Police say they are investigating whether Finch was a victim of “swatting,” where a person makes a fake 9-1-1 call to send police and other emergency responders to another person’s address. More than a dozen people on Twitter say the swatting incident stemmed from a feud between two Call of Duty players over a $2 bet.

“I DIDN’T GET ANYONE KILLED BECAUSE I DIDN’T DISCHARGE A WEAPON AND BEING A SWAT MEMBER ISN’T MY PROFESSION,” one person wrote on Twitter after others claimed he made the swatting call, the newspaper reports. That person’s account was suspended overnight. According to Twitter posts, the target of the swatting threat gave the other gamer a false address, sending police to Finch’s home instead of his own.

“Someone tried to swat me and got an innocent man killed,” the person reportedly said on Twitter.

Andrew Finch’s mother, Lisa Finch, told The Wichita Eagle her son wasn’t armed when he answered the door Thursday. She also said he wasn’t a part of the gaming community. “He doesn’t play video games,” Finch said. “He has better things to do with his time.”
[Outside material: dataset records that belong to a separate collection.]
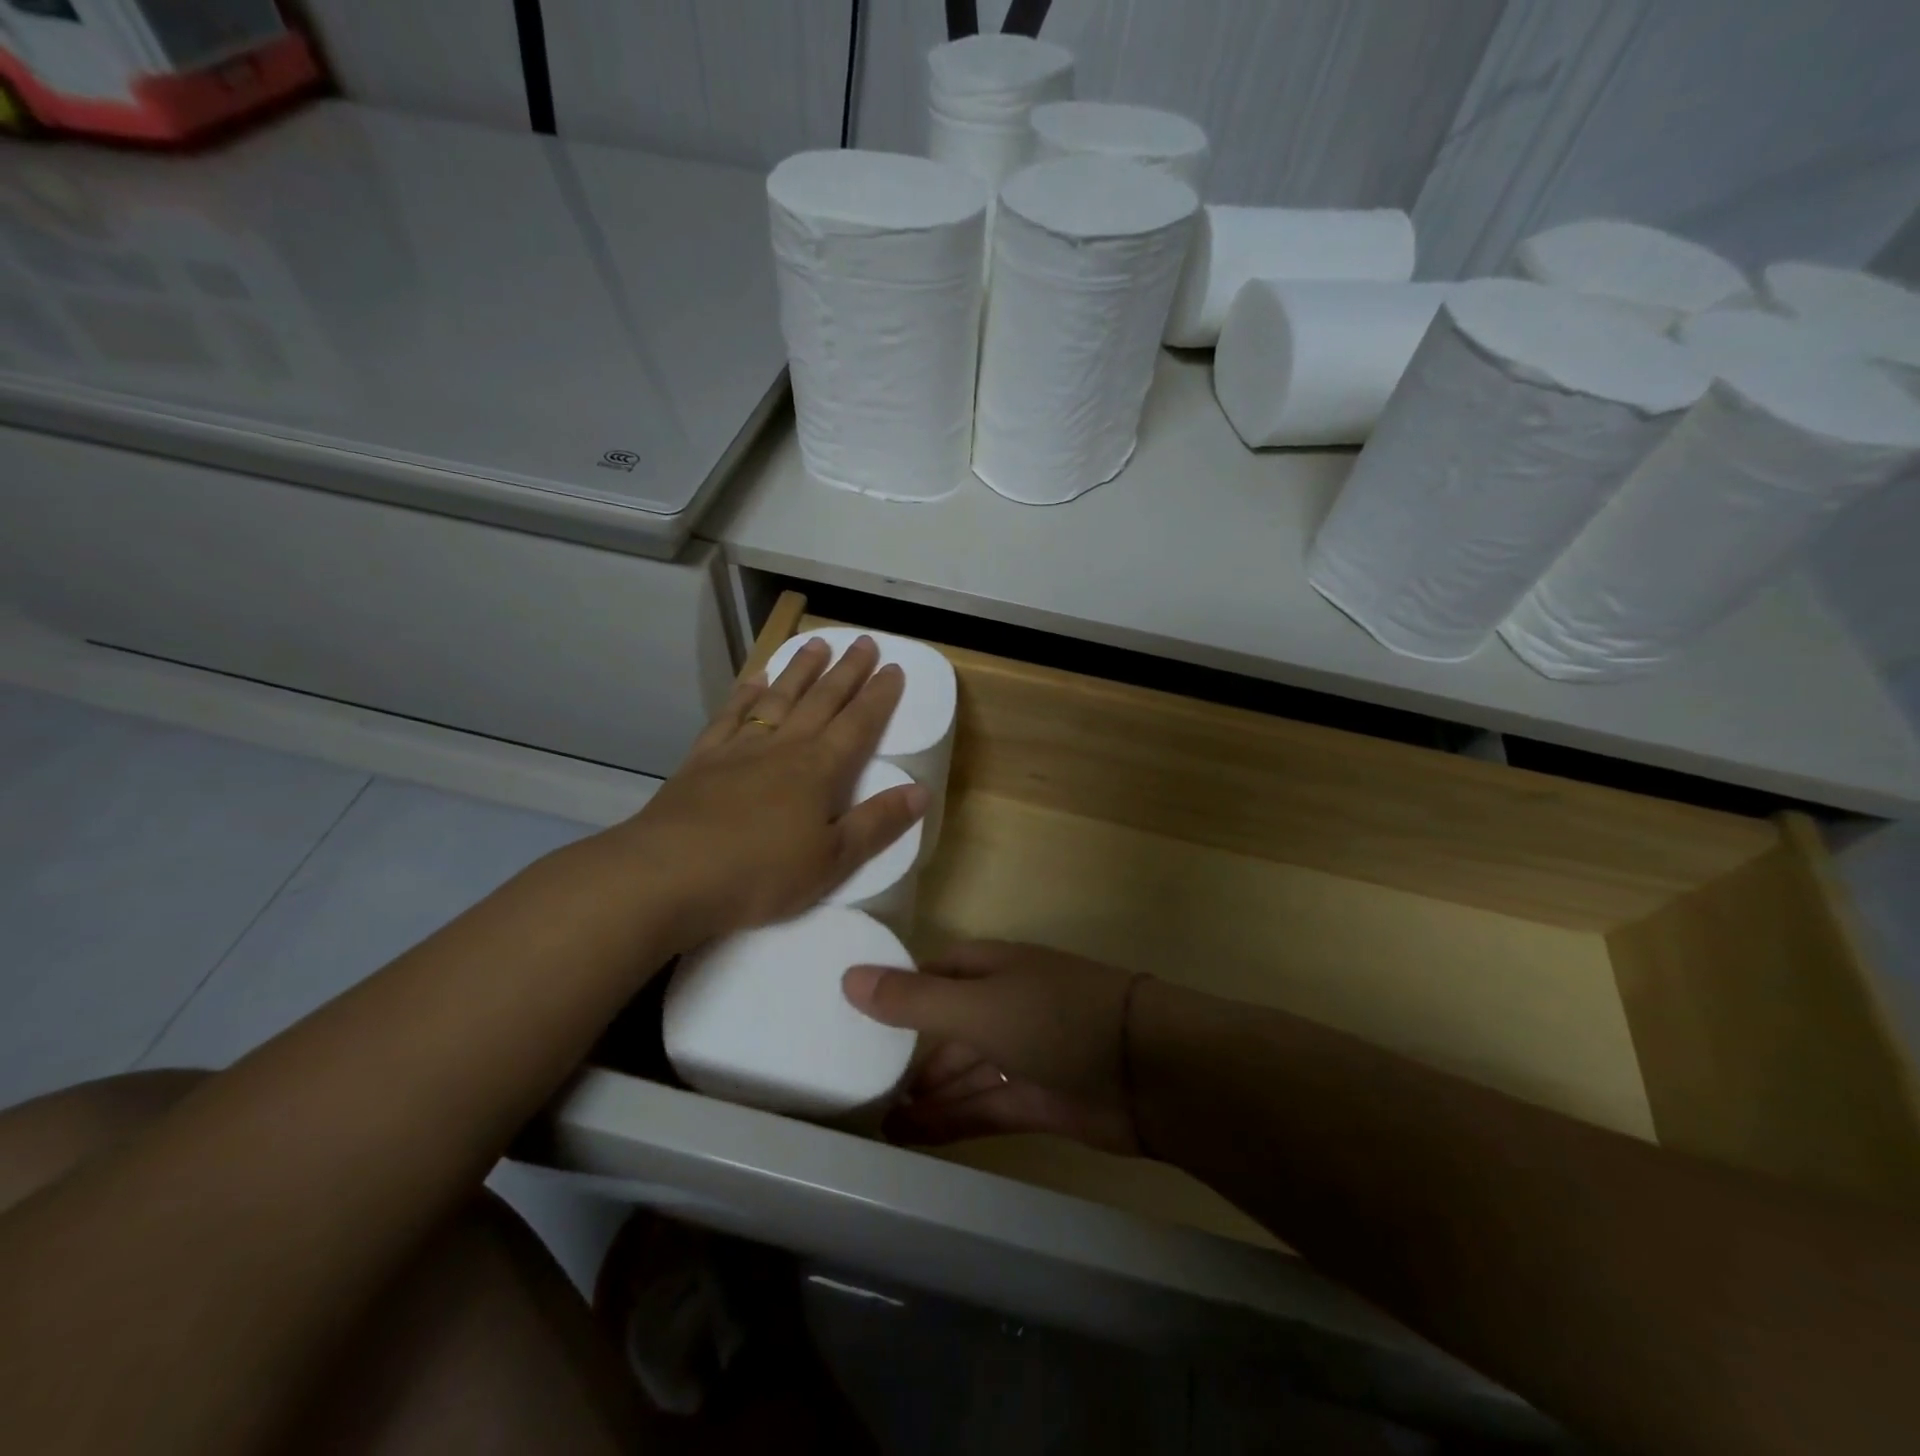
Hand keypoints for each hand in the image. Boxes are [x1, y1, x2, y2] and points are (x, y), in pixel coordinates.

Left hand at [604, 636, 926, 948]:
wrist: (670, 874)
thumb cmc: (761, 874)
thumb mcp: (832, 861)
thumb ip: (877, 823)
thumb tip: (921, 791)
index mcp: (819, 770)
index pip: (858, 723)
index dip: (879, 696)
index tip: (894, 668)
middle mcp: (783, 747)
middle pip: (821, 700)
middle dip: (846, 670)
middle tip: (864, 641)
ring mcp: (740, 748)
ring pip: (778, 698)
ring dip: (800, 670)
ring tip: (816, 644)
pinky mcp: (703, 759)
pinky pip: (730, 716)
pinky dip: (745, 695)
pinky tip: (753, 681)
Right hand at [842, 941, 1142, 1154]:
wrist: (1150, 1071)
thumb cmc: (1057, 1019)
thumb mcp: (978, 1005)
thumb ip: (914, 1000)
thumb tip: (848, 977)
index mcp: (995, 968)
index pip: (937, 972)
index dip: (900, 989)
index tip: (854, 1014)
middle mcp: (1007, 1005)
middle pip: (949, 1025)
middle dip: (909, 1051)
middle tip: (859, 1080)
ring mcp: (1024, 1054)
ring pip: (964, 1071)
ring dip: (927, 1092)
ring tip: (876, 1119)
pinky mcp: (1039, 1100)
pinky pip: (984, 1106)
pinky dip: (951, 1119)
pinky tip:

The shooting is still under investigation and it’s unclear at this time if the swatter will face charges. It’s often difficult for law enforcement to prosecute internet crimes like swatting or doxxing, but some members of Congress are trying to change that. Rep. Katherine Clark (D-MA), Rep. Susan Brooks (R-IN), and Rep. Patrick Meehan (R-PA) introduced the Online Safety Modernization Act of 2017 earlier this year. If it passes, it will help local and federal law enforcement investigate and prosecute online crimes like sextortion, doxxing, swatting, and revenge porn. Former game developer and U.S. House of Representatives candidate Brianna Wu also said on Twitter she’ll work to make swatting a federal crime if elected.

The officer who shot Finch, a seven-year veteran, is on paid administrative leave. Finch leaves behind two children ages 2 and 7.”